WHAT TO DO = Return every record exactly. Omit nothing.

INFORMATION =
::::::::::

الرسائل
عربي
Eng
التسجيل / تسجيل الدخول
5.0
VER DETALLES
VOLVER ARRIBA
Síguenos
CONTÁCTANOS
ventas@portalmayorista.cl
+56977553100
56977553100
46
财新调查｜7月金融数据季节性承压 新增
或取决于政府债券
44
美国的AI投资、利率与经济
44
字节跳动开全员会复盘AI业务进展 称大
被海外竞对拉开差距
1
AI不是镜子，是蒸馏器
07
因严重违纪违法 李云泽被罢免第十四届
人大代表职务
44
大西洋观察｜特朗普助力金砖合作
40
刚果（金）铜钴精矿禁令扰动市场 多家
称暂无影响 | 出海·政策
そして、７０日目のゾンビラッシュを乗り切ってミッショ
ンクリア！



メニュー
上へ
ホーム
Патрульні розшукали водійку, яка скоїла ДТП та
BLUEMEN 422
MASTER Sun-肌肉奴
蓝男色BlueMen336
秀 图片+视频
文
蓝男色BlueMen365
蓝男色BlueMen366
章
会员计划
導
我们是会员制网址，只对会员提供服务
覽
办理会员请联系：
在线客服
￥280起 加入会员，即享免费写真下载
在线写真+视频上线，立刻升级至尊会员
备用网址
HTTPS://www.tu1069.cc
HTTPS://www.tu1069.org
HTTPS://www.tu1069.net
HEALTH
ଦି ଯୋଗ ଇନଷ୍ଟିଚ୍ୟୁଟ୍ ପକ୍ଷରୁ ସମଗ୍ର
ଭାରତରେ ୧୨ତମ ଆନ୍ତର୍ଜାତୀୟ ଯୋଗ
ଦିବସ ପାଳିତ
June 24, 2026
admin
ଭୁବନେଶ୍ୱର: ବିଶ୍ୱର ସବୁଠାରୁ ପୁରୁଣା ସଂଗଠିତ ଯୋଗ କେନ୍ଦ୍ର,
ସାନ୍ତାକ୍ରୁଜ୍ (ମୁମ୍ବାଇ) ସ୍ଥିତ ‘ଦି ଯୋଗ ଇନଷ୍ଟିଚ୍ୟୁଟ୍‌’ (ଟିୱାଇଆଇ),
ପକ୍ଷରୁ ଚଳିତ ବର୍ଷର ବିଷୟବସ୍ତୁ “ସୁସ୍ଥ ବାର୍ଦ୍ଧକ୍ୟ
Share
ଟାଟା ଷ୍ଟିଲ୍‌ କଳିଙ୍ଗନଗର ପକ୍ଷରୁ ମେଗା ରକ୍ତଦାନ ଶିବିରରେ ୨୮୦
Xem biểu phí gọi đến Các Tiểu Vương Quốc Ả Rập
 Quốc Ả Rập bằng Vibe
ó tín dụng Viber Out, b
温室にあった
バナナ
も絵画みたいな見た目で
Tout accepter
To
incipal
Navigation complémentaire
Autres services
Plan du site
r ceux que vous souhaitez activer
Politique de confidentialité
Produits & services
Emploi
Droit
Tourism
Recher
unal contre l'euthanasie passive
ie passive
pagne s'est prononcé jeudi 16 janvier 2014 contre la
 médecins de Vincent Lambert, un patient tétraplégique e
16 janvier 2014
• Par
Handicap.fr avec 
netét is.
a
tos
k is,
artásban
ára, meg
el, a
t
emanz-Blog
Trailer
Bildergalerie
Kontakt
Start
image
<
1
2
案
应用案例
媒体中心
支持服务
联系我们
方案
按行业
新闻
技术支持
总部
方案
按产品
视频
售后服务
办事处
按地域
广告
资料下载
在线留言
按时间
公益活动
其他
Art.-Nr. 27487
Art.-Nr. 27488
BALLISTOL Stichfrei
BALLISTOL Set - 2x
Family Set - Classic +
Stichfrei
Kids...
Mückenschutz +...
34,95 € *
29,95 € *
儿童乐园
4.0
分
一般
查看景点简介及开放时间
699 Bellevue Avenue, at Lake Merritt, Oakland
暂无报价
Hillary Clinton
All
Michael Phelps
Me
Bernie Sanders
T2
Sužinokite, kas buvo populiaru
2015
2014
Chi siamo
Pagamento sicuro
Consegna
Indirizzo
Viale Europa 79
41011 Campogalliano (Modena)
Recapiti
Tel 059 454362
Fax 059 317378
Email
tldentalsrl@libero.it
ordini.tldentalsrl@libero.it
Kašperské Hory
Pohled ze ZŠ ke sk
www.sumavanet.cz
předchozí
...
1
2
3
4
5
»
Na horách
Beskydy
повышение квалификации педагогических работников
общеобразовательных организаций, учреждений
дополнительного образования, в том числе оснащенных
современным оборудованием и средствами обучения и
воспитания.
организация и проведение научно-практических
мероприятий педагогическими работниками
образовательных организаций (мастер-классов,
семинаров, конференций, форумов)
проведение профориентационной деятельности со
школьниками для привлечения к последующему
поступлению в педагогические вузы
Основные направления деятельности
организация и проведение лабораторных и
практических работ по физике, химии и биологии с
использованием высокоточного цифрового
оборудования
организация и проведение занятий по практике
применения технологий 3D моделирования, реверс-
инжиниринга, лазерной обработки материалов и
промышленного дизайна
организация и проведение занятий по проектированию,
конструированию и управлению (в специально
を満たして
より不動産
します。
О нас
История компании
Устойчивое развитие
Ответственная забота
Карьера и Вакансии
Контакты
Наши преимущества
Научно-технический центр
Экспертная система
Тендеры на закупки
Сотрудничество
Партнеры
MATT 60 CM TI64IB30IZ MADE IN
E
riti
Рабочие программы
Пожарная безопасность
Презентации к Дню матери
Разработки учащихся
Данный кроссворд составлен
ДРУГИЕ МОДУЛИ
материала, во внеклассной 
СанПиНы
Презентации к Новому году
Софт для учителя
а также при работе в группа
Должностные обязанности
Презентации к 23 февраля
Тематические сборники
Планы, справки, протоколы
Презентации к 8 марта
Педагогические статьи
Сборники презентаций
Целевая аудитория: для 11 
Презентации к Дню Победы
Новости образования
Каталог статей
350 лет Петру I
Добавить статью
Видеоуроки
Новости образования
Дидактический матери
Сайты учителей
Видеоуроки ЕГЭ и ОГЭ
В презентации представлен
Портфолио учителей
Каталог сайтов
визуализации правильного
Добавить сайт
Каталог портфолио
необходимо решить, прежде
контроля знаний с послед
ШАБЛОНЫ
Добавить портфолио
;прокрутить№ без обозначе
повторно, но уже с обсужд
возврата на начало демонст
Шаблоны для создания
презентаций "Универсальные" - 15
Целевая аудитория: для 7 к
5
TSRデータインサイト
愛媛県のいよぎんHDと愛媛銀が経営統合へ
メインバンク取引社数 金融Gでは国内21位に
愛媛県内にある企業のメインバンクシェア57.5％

::::::::::

SOLUTION =
الرسائل
عربي
Eng
التسجيل / تسجيل الدخول
5.0
VER DETALLES
VOLVER ARRIBA
Síguenos
CONTÁCTANOS
ventas@portalmayorista.cl
+56977553100
56977553100
46
财新调查｜7月金融数据季节性承压 新增
或取决于政府债券
44
美国的AI投资、利率与经济
44
字节跳动开全员会复盘AI业务进展 称大
被海外竞对拉开差距
1
AI不是镜子，是蒸馏器
07
因严重违纪违法 李云泽被罢免第十四届
人大代表职务
44
大西洋观察｜特朗普助力金砖合作
40
刚果（金）铜钴精矿禁令扰动市场 多家
称暂无影响 | 出海·政策
そして、７０日目のゾンビラッシュを乗り切ってミッショ
ンクリア！



メニュー
上へ
ホーム
Патрульні розшукали водійку, яка скоїла ДТП та
BLUEMEN 422
MASTER Sun-肌肉奴
蓝男色BlueMen336
秀 图片+视频
文
蓝男色BlueMen365
蓝男色BlueMen366
章
会员计划
導
我们是会员制网址，只对会员提供服务
覽
办理会员请联系：
在线客服
￥280起 加入会员，即享免费写真下载
在线写真+视频上线，立刻升级至尊会员
备用网址
HTTPS://www.tu1069.cc
HTTPS://www.tu1069.org
HTTPS://www.tu1069.net
HEALTH
ଦି ଯୋଗ ଇନଷ୍ଟିଚ୍ୟୁଟ୍ ପକ୍ଷରୁ ସମଗ୍ର
ଭାରତରେ ୧୨ତମ ଆନ୍ତର୍ଜାତୀୟ ଯୋଗ
ଦିବସ ପାଳିତ
June 24, 2026
admin
ଭୁବନେଶ୍ୱର: ବିଶ୍ୱର ସବୁଠାରୁ ପୁରୁଣା ସଂଗଠିତ ଯୋଗ କେନ୍ଦ୍ର,
ସାନ୍ତାକ୍ରୁଜ୍ (ମୁମ୍ବାଇ) ସ୍ଥିତ ‘ଦି ଯୋଗ ଇନଷ୍ଟିଚ୍ୟୁଟ୍‌’ (ଟିୱାଇଆଇ),
ପକ୍ଷରୁ ଚଳିତ ବର୍ଷର ବିଷୟବସ୍ତୁ “ସୁସ୍ଥ ବାର୍ଦ୍ଧକ୍ୟ
Share
ଟାଟା ଷ୍ଟିଲ୍‌ କଳିଙ୍ଗନଗର ପକ୍ଷରୁ ମେଗା ରକ୍ତଦାନ ଶିବିରରେ ୨୮୦
Xem biểu phí gọi đến Các Tiểu Vương Quốc Ả Rập
 Quốc Ả Rập bằng Vibe
ó tín dụng Viber Out, b
温室にあった
バナナ
も絵画みたいな見た目で
Tout accepter
To
incipal
Navigation complémentaire
Autres services
Plan du site
r ceux que vous souhaitez activer
Politique de confidentialité
Produits & services
Emploi
Droit
Tourism
Recher
unal contre l'euthanasie passive
ie passive
pagne s'est prononcé jeudi 16 janvier 2014 contre la
 médecins de Vincent Lambert, un patient tétraplégique e
16 janvier 2014
• Par
Handicap.fr avec 
netét is.
a
tos
k is,
artásban
ára, meg
el, a
t
emanz-Blog
Trailer
Bildergalerie
Kontakt
Start
image
<
1
2
案
应用案例
媒体中心
支持服务
联系我们
方案
按行业
新闻
技术支持
总部
方案
按产品
视频
售后服务
办事处
按地域
广告
资料下载
在线留言
按时间
公益活动
其他
Art.-Nr. 27487
Art.-Nr. 27488
BALLISTOL Stichfrei
BALLISTOL Set - 2x
Family Set - Classic +
Stichfrei
Kids...
Mückenschutz +...
34,95 € *
29,95 € *
儿童乐园
4.0
分
一般
查看景点简介及开放时间
699 Bellevue Avenue, at Lake Merritt, Oakland
暂无报价
Hillary Clinton
All
Michael Phelps
Me
Bernie Sanders
T2
Sužinokite, kas buvo populiaru
2015
2014
Chi siamo
Pagamento sicuro
Consegna
Indirizzo
Viale Europa 79
41011 Campogalliano (Modena)
Recapiti
Tel 059 454362
Fax 059 317378
Email
tldentalsrl@libero.it
ordini.tldentalsrl@libero.it
Kašperské Hory
Pohled ze ZŠ ke sk
www.sumavanet.cz
předchozí
...
1
2
3
4
5
»
Na horách
Beskydy
повышение квалификации педагогических работников
общеобразовательных организаций, учреждений
дополнительного образования, в том числе оснащенных
современным оборудованием и средствами обучения и
воспитания.
организация и проведение научно-практических
мероприятий педагогическими работниками
образовательных организаций (мастер-классов,
семинаров, конференций, форумов)
проведение профориентационной деятельности со
школьниками для привлечения к последующему
поступлению в педагогические вузы
Основные направления деятельности
организация и проведение лабораторных и
практических работ по физике, химии и биологии с
использованием высокоточного цифрового
оборудования
организация и проведение занятий по практике
применения технологий 3D моделирования, реверс-
инжиниринга, лазерной обработки материалов и
промышленного дизайна
организация и проведение занятий по проектированию,
конструированию и управлению (в специально
を満たして
より不動産
します。
О нас
История компании
Устойчивое развитие
Ответственная забота
Карьера и Вакансии
Контакты
Наши преимущества
Научно-технический центр
Экспертная система
Тендеры на закупки
Сотрудничество
Партнеры
MATT 60 CM TI64IB30IZ MADE IN
E
riti
Рабочие программы
Пожарная безопасность
Презентации к Дню матери
Разработки учащихся
Данный кроссворд составлен
ДРУГИЕ МОДУЛИ
материала, во внеклассной 
СанПиНы
Презентации к Новому году
Софт для учителя
а также при работе в группа
Должностные обязанности
Презентации к 23 февраля
Тематические сборники
Планы, справки, протоколы
Презентации к 8 марта
Педагогические статьи
Сборники презентаций
Целевая аудитория: для 11 
Презентации к Дню Победы
Новости образования
Каталог статей
350 лет Петру I
Добавить статью
Видеоуроки
Новости образования
Дидактический матери
Сайты учителей
Видеоуроки ЕГЭ и ОГЭ
В презентации представлен
Портфолио учителей
Каталог сайтов
визуализации правильного
Добавить сайт
Каталог портфолио
необходимо решить, прежде
контроля знаний с послед
ШАБЛОНЫ
Добавить портфолио
;прокрутить№ без обозначе
повторно, но уже с обсужд
возврата на начало демонст
Шаблоны для создания
презентаций "Универсальные" - 15
Целевая аудитория: для 7 к
5
TSRデータインサイト
愛媛県のいよぎんHDと愛媛銀が経営統合へ
メインバンク取引社数 金融Gでは国内21位に
愛媛県内にある企業のメインバンクシェア57.5％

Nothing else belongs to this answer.